8 Temmuz 2014 Salı

İç'ten Geç-me.

     Çünkü her şey çok karışık. Kelimeler de öyle.

      -"Kendimi en mutlu hissettiğim yerdi orası" dedi başına gelecekleri bilmeden...
 Sonra tanrı onu aldı, başka bir eve ama aynı hissin içine koydu. 


  Elimdeki demli çayı sıkı sıkıya kavradığımda, ve çay bitip de kafamı kaldırdığımda orada olacağını  bilmiyordum. "Demek bunca zaman öylece oturmuşum " dedim içimden, sen ellerini bana uzatırken. Ellerinin tüm çizgilerinde kaybolmak istediğim zamanları anımsadım; güzel ve zor zamanları. Henüz kadınlığın ne olduğunu fark eden bedenimin sonsuz çırpınışlarını duydum hemen sonra. Yükselişlerimi, düşüşlerimi, kahkahalarımı gördüm. Kalbimin atış hızına yetişemediğim o günleri anımsadım. Midemdeki o sonsuz boşluğu ve o boşluğun hissettirdiği acıyı da tabii. Ve en çok da gözyaşlarımın tadını hatırladım.

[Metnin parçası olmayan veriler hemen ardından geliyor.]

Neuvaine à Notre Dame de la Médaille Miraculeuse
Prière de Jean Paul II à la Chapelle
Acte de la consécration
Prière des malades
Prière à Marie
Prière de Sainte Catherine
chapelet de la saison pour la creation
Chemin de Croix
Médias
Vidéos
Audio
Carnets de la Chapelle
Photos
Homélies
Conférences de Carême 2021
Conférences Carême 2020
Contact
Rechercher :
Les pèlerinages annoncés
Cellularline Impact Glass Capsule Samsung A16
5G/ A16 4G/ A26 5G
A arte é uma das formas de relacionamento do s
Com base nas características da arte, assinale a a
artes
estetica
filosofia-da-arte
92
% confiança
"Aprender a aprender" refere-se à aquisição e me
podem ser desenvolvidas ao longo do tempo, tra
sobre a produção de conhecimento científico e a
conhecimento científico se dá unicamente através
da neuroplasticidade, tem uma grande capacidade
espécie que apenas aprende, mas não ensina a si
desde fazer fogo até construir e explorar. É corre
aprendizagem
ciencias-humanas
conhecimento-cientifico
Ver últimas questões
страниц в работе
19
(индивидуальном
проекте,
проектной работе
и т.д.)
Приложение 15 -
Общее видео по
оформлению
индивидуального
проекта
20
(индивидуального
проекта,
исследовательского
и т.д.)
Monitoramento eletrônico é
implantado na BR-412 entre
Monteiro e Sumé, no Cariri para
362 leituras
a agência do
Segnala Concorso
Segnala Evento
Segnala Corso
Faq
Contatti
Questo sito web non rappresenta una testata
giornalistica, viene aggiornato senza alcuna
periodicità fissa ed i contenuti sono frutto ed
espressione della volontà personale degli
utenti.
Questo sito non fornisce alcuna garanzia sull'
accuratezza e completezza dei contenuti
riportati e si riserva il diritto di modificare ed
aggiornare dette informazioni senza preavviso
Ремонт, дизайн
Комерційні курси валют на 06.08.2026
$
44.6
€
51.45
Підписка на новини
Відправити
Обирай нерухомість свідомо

 “Zaman ne çabuk geçmiş” diyerek sarıldığımda sana, orada olacağını inan bilmiyordum. Aslına bakarsan, bugün baktığımda hala orada mısın onu da bilmiyorum. Seni içimde koyduğum yeri öyle gizlemişim ki; artık ben de nerede olduğunu ve kim olduğunu bilmiyorum. Ve bilmek de istemiyorum.



    Ben burada durdum ve büyüdüm. Kendime en büyük kötülüğü yaptığımı bilmeden, geçen yılları ikiyle çarparak, büyüdüm. Hiç fotoğrafımız yoktu, ama aklımdaki tüm fotoğrafları yaktım. Tüm o anıları, yaşananları, verilmiş sözleri bir bir yaktım. Birini unutmak istediğinde öyle olur çünkü, her şeyi silmen gerekir, büyürken öğrendim. Bir daha asla bana nasıl baktığını görmeyecektim. Bir daha asla kokunu duymayacaktım. Bir daha asla sesini duymayacak ve sana dokunamayacaktım. Bir daha asla “Bir daha asla “ ile cümleye başlamayacağımı da öğrendim. Ve birini ancak  o isterse unutabilirmişim, öğrendim. Çok şey öğrendim. Çünkü sen yoktun.



Seninle içimden konuştuğum yıllardan sonra yanına gelince sustum. Çok sevdiğim bir arkadaşım da öyle demişti bir keresinde "susmanın bile bir anlamı oluyor bazen" diye. Ben o uzun suskunluğun içine sayısız kelime sığdırdım. Bu benim geçen yıllarda en sevdiğim oyun oldu. İçimden kavga etmeye içimden affetmeye öyle alıştım ki, bir gün ruhuna üfleneceğini ve canlanacağını bilemezdim. Diğer bilmediğim her şey gibi.


   Şimdi yine buradasın. Sen ve sana ait olan her şey burada olduğunu sana unutturmaya çalışıyor. Ama buradasın. Sana dokunuyorum, seni duyuyorum, kalbini dinliyorum, uyurken seni izliyorum, seni hissediyorum. Seni en baştan var ediyorum. Sanki hiç yok olmamışsın gibi, sanki bir gece hiç gitmemişsin gibi, sanki beni oracıkta yıllarca unutmamışsın gibi, tüm  o çığlıklarımı bastırmamışsın gibi, seni yeniden var ediyorum.
Ve artık varlığın acıtmıyor. Çünkü bu hissi biliyorum.


Ve ben Perdeleri olmayan bir evin içindeyim şimdi; Giyiniyorum, soyunuyorum, sevişiyorum ve hissediyorum. Farkında da değilim ama izleniyorum. Yüreğimi sakladığım tüm evler o evin izdüşümüydü, artık biliyorum.